William, I’ll call him, wasn’t interested in anything.
–What do you want to be when you grow up?
–I don’t know…
–Any ideas?
–No.
–What about college. Any idea what you want to study?
–No.
–Where you want to go?
–No.
Fascinating, huh? That’s how his teachers felt. Like trying to teach a clam.
I can’t recall a less motivated student. Bright, talented, but a C student and not interested in doing any better. No hobbies. Coordinated, but no real interest in sports. A reader, but no discernible passion. Other teachers and I shook our heads. Such possibilities going to waste. How to reach someone like this? Dismissive of most literature, dismissive of opinions different from his own, a bit of a know-it-all. A year. A year and a half.
He was on scholarship, and the chair of the board met with him to try to help him recognize the opportunity he was wasting. Not a lot of movement. The board questioned continuing his scholarship. Mom was tearing her hair out. Dad was done with him. Teachers rolled their eyes.
And then he signed up for a photography elective. He could have taken it earlier, but, really, we gave other students priority because they were better students, they had earned it.

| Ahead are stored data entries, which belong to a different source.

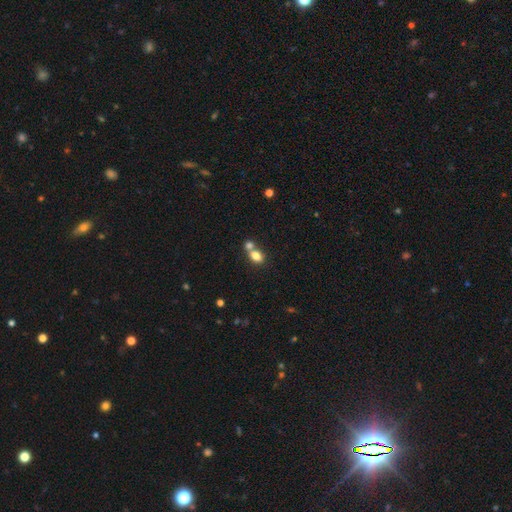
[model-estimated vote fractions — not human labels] Q: Smooth or featured?
A: smooth (79%); runner-up: star or artifact (10%)
Q: How rounded?
A: in between (68%); runner-up: round (30%)
Q: Merging?
A: merger (52%); runner-up: none (37%)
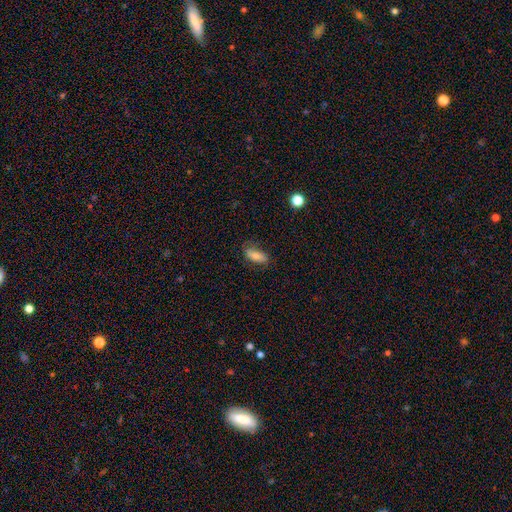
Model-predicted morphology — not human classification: Smooth or featured? smooth (71%)
How rounded? in between (81%)
Merging? none (70%)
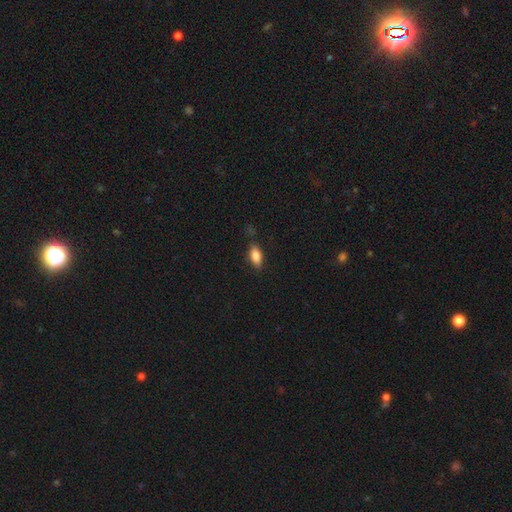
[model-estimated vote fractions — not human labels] Morphology: type=smooth (83%); roundness=in between (81%); merging=none (78%).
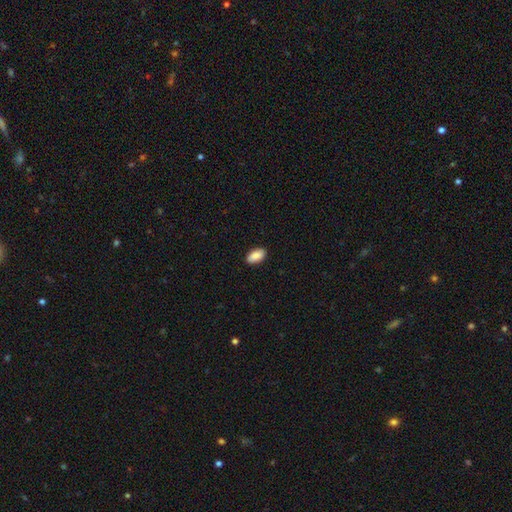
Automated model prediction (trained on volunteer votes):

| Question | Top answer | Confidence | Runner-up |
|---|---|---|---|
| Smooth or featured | smooth | 89% | star or artifact (6%) |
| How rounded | in between | 93% | cigar-shaped (4%) |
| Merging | none | 90% | minor disturbance (8%) |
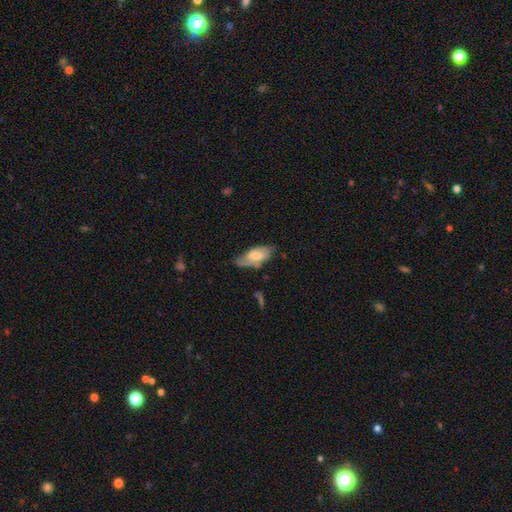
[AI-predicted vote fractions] Smooth or featured?
  - smooth: 55% *
  - featured or disk: 39%
  - star or artifact: 7%
How rounded?
  - in between: 86% *
  - cigar-shaped: 11%
  - round: 2%
Merging?
  - none: 50% *
  - minor disturbance: 34%
  - major disturbance: 12%
  - merger: 3%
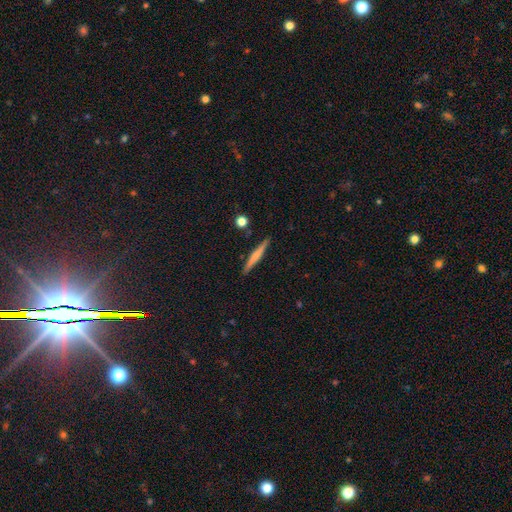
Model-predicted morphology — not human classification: Q: Smooth or featured?
A: smooth (55%); runner-up: featured or disk (39%)
Q: How rounded?
A: cigar-shaped (95%); runner-up: in between (4%)
Q: Merging?
A: none (89%); runner-up: minor disturbance (7%)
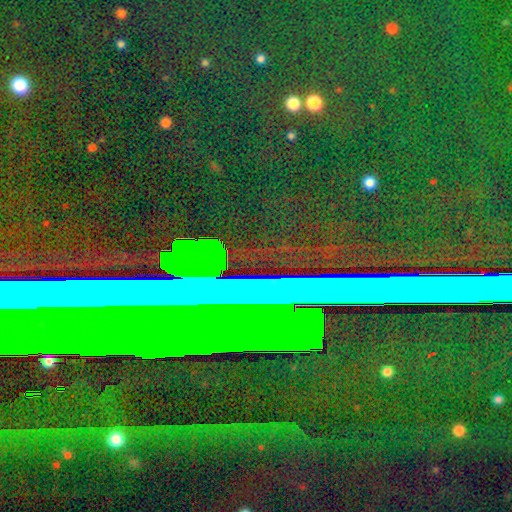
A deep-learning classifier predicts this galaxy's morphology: type=star or artifact (87%).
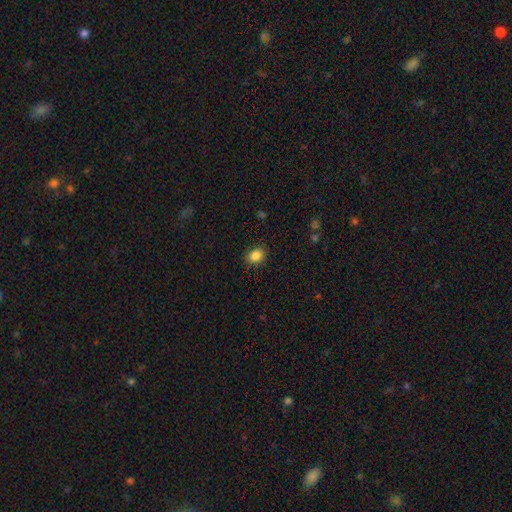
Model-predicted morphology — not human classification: Smooth or featured? Predicted: smooth (p=0.86). How rounded? Predicted: in between (p=0.61). Merging? Predicted: none (p=0.87).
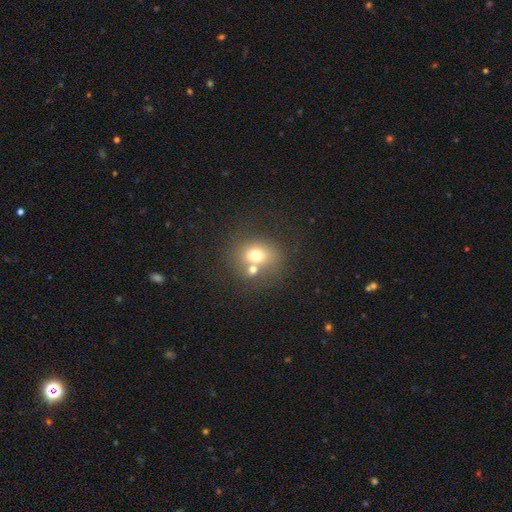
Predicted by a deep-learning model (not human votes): Smooth or featured? smooth (68%)
How rounded? round (68%)
Merging? none (45%)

He and another student spent one afternoon a week in our darkroom. At the same time, he was enrolled in a filmmaking class that we instituted this year, for the first time, because our school has grown so large that not every student can participate in the school play. William enjoyed photography. He loved filmmaking. We closed school early for a snowstorm, and William, for the first time, expressed an emotion. He was crestfallen. He would miss photography.
So far, so good. A student without apparent interest found an interest. But here’s where it gets interesting.
William started making eye contact, even smiling from time to time. He went out of his way to talk to the woman with whom he carpooled to school each morning—earlier, he sat in silence. His attitude improved, his effort improved, his work improved, his grades improved, his relationships with teachers and schoolmates improved. A tough, experienced teacher commented on his new life. He started to open, like a clam.
I remember a similar student—this one, Guy, I’ll call him, had a different personality. He wasn’t dismissive and apathetic, he was just goofy. His grades were terrible, his effort was lacking, his attitude—if he paid attention long enough to have an attitude—was, well, like the attitude of a stone skipping over a pond.
And then, who knows why, he started taking flying lessons. (Our school is a couple of miles from a rural airstrip for propeller planes.) He got a job to pay for them. He decided he wanted to be a pilot. He knew he’d have to improve his grades, to learn some math. And he did it, rapidly. It was like watching a butterfly emerge from a chrysalis in speeded-up nature documentary style. He applied to aeronautic colleges and was admitted to every one. And he’s now a commercial pilot.
It’s one thing to believe that we are whole beings. It’s another thing to see how one little movement toward interest gradually opens us like a chrysalis. Or like a clam.